Modelos diferentes, riscos diferentes
O mercado de robotáxis promete transformar o transporte urbano ao combinar direção autônoma, menor dependência de motoristas e potencial de operação escalável. A questão que surge é: qual empresa está melhor preparada para atravessar a burocracia, as permissões locais e a responsabilidade em caso de acidente?
A Tesla adotou uma estratégia ambiciosa, desenvolvendo e pretendendo operar um veículo próprio, criado especificamente para a condução autônoma. A Waymo, controlada pela Alphabet (GOOGL, na bolsa americana), segue uma trajetória mais incremental, com permissões locais, operadores de segurança e lançamentos graduais por cidade. Já a Uber (UBER) reduz parte da exposição ao estabelecer parcerias com desenvolvedores de tecnologia autônoma, em vez de fabricar e certificar sozinha o hardware.

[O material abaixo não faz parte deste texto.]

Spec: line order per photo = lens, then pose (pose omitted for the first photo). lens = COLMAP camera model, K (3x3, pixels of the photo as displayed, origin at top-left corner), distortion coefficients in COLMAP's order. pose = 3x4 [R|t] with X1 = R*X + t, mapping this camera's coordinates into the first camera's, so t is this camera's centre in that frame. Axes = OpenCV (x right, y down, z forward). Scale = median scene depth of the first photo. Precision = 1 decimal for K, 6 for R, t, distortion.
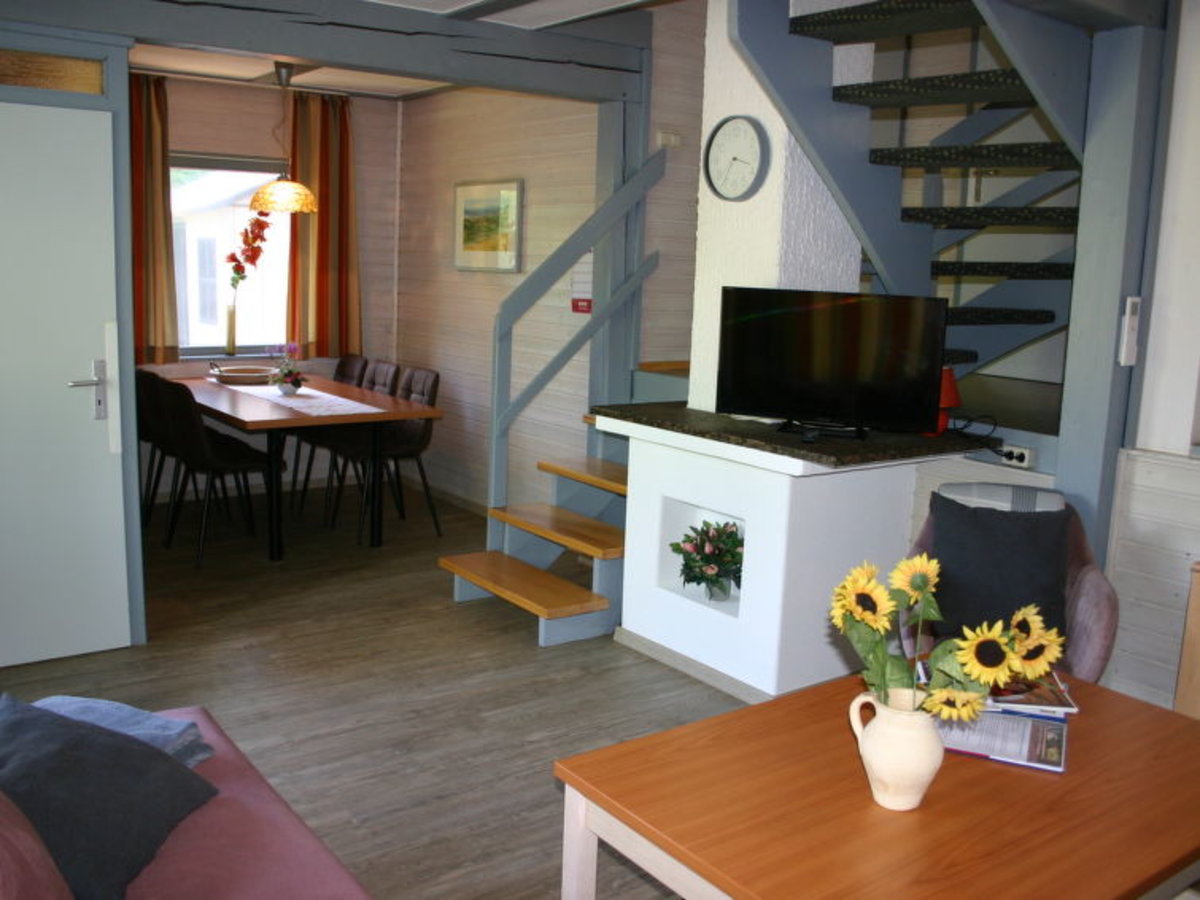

Esses modelos não eliminam riscos, mas distribuem a dependência regulatória de maneiras distintas. Um desenho específico pode oferecer ganhos de eficiência, caso seja aprovado e utilizado em escala. Por outro lado, a expansão também depende de infraestrutura digital, seguros, responsabilidade civil, aceitação dos passageiros e normas estaduais e municipais.